11 years
While I searched for a job after graduating from the University of Georgia in 1995, I noticed that the Dawgs didn’t have much of a presence – official or unofficial – on the relatively new World Wide Web. There were several discussion groups on services like Prodigy, UseNet lists, and scattered e-mail distribution lists. But there wasn’t much on the Web, so I started a Dawg site for the hell of it on my personal account. I don’t remember the specific date I started, but I remember working on the site while the news of Jerry Garcia’s death came across the TV. I’m not an especially big Deadhead or anything, but the date stuck with me. It seems as good a date as any for the anniversary of this site.
August 9th, 1995. 11 years ago. We’ve been there for three Georgia football coaches, four basketball coaches, dozens of conference and national titles, and two URLs.
The site grew quickly. We got good behind-the-scenes reports from Jim Donnan’s first spring practices in 1996. We eventually had contributors writing on everything from football to hoops to baseball. We had the Daily Dawg which became the directory of Dawg news sources. It was very crude and very grassroots, but that was the nature of the medium. We were all learning. Several other Dawg sites sprang up, each with their own kind of speciality. The Anti-Orange Page captured perfectly what it meant to be a Georgia fan in a world of rivalries. The DawgVent quickly established itself as the place for discussion. The Grapevine became a must-visit site for Georgia recruitniks.
In 1998, the specialized news services started up. AllianceSports and Rivals (later to morph and twist and reincarnate into Rivals and Scout) started a healthy competition and arms race for the very focused target market of the passionate college sports fan. The role of disorganized grassroots coverage was fading, and I was glad to see this cottage industry established. I dove in myself, contributing frequently to UGASports.com over the years. Those sites take a lot of heat for being "amateurs" among journalists and letting fans run wild on message boards, but other media and even official team sites have been completely transformed in response to the innovations pioneered by companies like Rivals and Scout.
With the online news services establishing themselves, the mission of this site had to change. I bought the dawgsonline.com domain in 2000, and I abandoned the "breaking news" style while keeping the site as a place to write and reprint things I had written elsewhere. A blog, in other words. I had become familiar with the blog concept by reading some of the early pioneers like Dave Winer, but content management tools were so clumsy when I dove in. I tried writing my own system, and then I settled on a system called GrayMatter. It worked well but wasn’t maintained at all. I tried Blogger for a short time, used Moveable Type for a while, and now I’m happy using WordPress. A few things have been lost in the transitions, but some posts as far back as 2001 have been salvaged. I’ve recently found some content that’s older still and may post that again just so it’s not lost.
While I can’t help but be slightly amused by all of the sites congratulating themselves recently over a year or two online, I’m really happy that so many fan sites have been created. Some have become wildly successful in just a year – deservedly so. I’ve read so much good analysis, thought-provoking writing, and humor online over the past couple of years, and several of the writers are as good (if not better) than some who get paid to write about sports.
The one thing that most of us eventually realize is that it’s hard and sometimes even expensive to keep a personal site going over a long time. Motivation can come and go. Priorities and life circumstances change. But if the bug to write is there, you can work through that.
I agree with Stewart Mandel’s opinion here in an interview with HeismanPundit.

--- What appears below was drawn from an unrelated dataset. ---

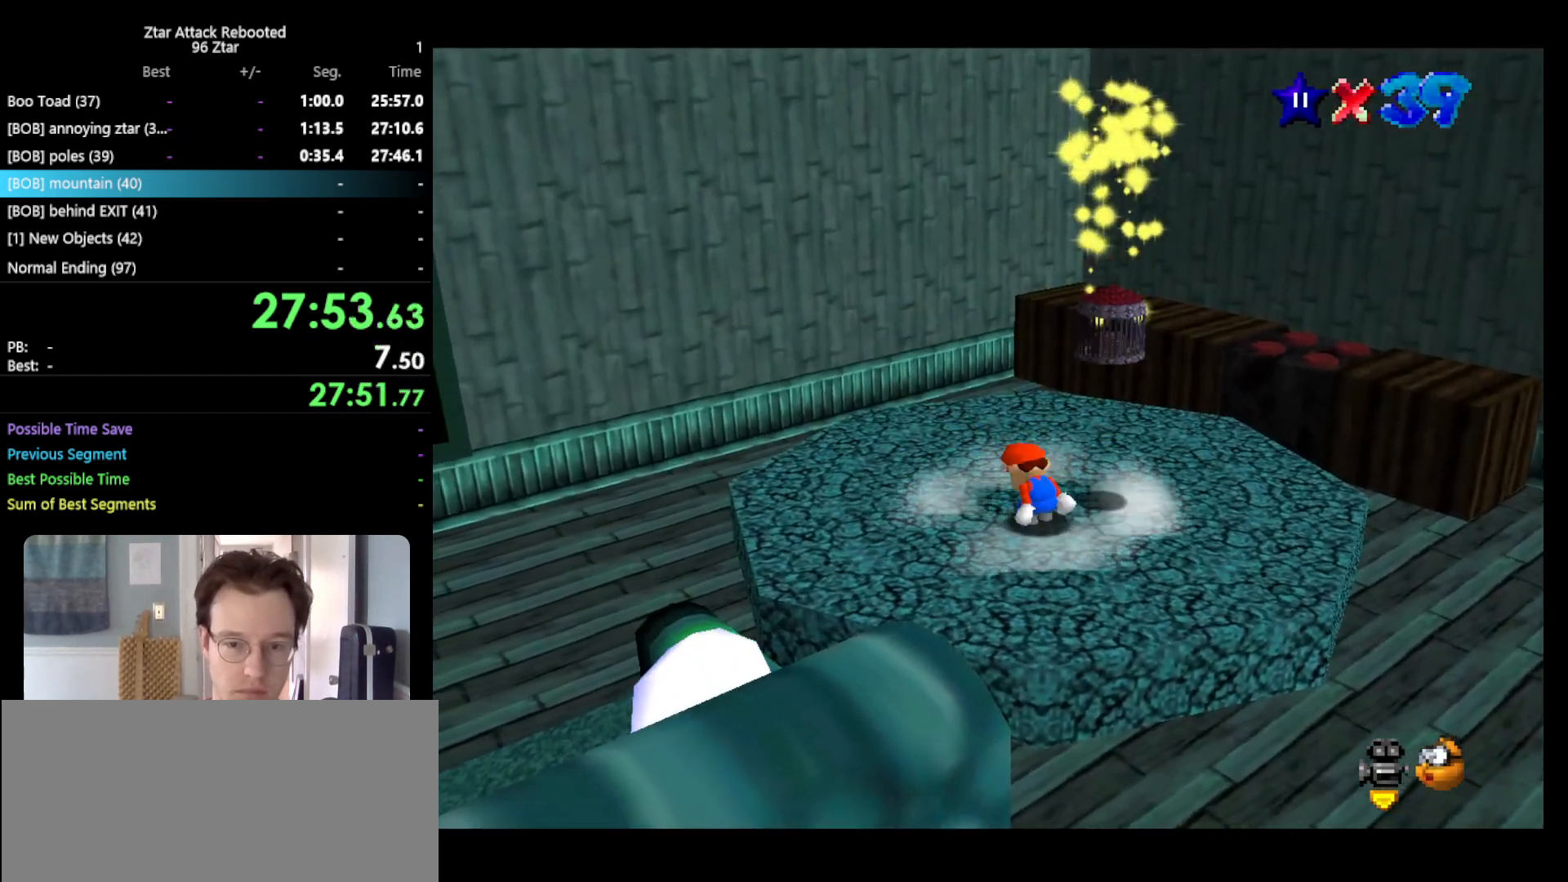
{"buttons": ["A"], "left_stick": "right", "events": [[183, "left_stick", "right"], [433, "A", "down"]]}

It’s another outlet for fans to express themselves, which is always good. I think it’s the next generation of the Rivals/Scout message boards, only now, instead of having to share space with 900 other posters, you can be your own columnist. And just like anything else, the best will rise to the top and gain more credibility.
Without sounding all populist and idealistic, that’s what this is all about – fans love to talk sports, and now they can connect. Someone with something to say now has very few obstacles to getting his thoughts out there. True, there’s a lot of crap out there now as a result, but Mandel’s point is right: the best will separate themselves.
I can’t begin to count the opportunities and personal rewards that have come from starting this site 11 years ago. I’ve been published on the Rivals.com national home page. I used my experience building the site to change careers – one of the best moves I’ve ever made. I’ve met some amazing people and made some great friends. I guess it comes down to one moment – circumstances put me on the sideline at the goalline ten feet away from where Michael Johnson caught the gamewinner against Auburn in 2002. It’s the moment I’ll probably remember most as a Dawg fan, and it probably wouldn’t have been possible had this site never existed.